**Problem requirements**
Copy out every one of the rows below word for word, keeping each line as it appears.

**Records for the exercise**
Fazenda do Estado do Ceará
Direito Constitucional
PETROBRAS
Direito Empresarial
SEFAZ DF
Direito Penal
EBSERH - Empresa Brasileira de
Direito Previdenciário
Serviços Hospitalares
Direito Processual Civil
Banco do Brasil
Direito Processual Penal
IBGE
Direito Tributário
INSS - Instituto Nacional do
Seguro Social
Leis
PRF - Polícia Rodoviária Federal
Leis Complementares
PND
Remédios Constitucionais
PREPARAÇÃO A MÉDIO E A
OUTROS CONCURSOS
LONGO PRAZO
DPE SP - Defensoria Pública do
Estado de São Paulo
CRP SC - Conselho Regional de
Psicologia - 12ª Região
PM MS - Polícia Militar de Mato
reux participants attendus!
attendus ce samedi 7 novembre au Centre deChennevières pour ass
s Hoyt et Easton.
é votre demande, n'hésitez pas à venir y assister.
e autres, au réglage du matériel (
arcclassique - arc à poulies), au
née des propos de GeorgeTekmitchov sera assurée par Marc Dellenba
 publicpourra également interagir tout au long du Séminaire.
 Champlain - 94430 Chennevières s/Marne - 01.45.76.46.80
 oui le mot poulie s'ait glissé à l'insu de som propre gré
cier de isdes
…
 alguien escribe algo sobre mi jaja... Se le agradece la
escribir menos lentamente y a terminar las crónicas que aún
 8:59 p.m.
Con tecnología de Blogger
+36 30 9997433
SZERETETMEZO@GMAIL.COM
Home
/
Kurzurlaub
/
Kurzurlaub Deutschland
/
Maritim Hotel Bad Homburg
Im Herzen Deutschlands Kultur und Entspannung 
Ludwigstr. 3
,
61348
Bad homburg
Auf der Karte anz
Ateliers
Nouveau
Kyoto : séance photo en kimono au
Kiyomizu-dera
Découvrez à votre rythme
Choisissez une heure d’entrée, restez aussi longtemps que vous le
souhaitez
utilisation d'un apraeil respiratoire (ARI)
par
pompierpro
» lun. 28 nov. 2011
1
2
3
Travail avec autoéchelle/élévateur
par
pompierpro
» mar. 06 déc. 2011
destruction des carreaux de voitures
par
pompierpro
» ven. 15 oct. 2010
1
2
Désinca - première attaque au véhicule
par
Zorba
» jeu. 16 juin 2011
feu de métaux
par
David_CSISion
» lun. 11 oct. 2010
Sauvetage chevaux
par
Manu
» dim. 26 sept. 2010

**Answer to the exercise**
Fazenda do Estado do Ceará
Direito Constitucional
PETROBRAS
Direito Empresarial
SEFAZ DF
Direito Penal
EBSERH - Empresa Brasileira de
Direito Previdenciário
Serviços Hospitalares
Direito Processual Civil
Banco do Brasil
Direito Processual Penal
IBGE
Direito Tributário
INSS - Instituto Nacional do
Seguro Social
Leis
PRF - Polícia Rodoviária Federal
Leis Complementares
PND
Remédios Constitucionais
PREPARAÇÃO A MÉDIO E A
OUTROS CONCURSOS
LONGO PRAZO
DPE SP - Defensoria Pública do
Estado de São Paulo
CRP SC - Conselho Regional de
Psicologia - 12ª Região
PM MS - Polícia Militar de Mato
reux participants attendus!
attendus ce samedi 7 novembre au Centre deChennevières pour ass
s Hoyt et Easton.
é votre demande, n'hésitez pas à venir y assister.
e autres, au réglage du matériel (
arcclassique - arc à poulies), au
née des propos de GeorgeTekmitchov sera assurée par Marc Dellenba
 publicpourra également interagir tout au long du Séminaire.
 Champlain - 94430 Chennevières s/Marne - 01.45.76.46.80
 oui le mot poulie s'ait glissé à l'insu de som propre gré
cier de isdes
…
 alguien escribe algo sobre mi jaja... Se le agradece la
escribir menos lentamente y a terminar las crónicas que aún
 8:59 p.m.
Con tecnología de Blogger
+36 30 9997433
SZERETETMEZO@GMAIL.COM
Home
/
Kurzurlaub
/
Kurzurlaub Deutschland
/
Maritim Hotel Bad Homburg
Im Herzen Deutschlands Kultur und Entspannung 
Ludwigstr. 3
,
61348
Bad homburg
Auf der Karte anz
Ateliers
Nouveau
Kyoto : séance photo en kimono au
Kiyomizu-dera
Découvrez à votre rythme
Choisissez une heure d’entrée, restez aussi longtemps que vous le
souhaitez
utilisation d'un apraeil respiratoire (ARI)
par
pompierpro
» lun. 28 nov. 2011
1
2
3
Travail avec autoéchelle/élévateur
par
pompierpro
» mar. 06 déc. 2011
destruction des carreaux de voitures
par
pompierpro
» ven. 15 oct. 2010
1
2
Désinca - première attaque au véhicule
par
Zorba
» jeu. 16 juin 2011
feu de métaux
par
David_CSISion
» lun. 11 oct. 2010
Sauvetage chevaux
par
Manu
» dim. 26 sept. 2010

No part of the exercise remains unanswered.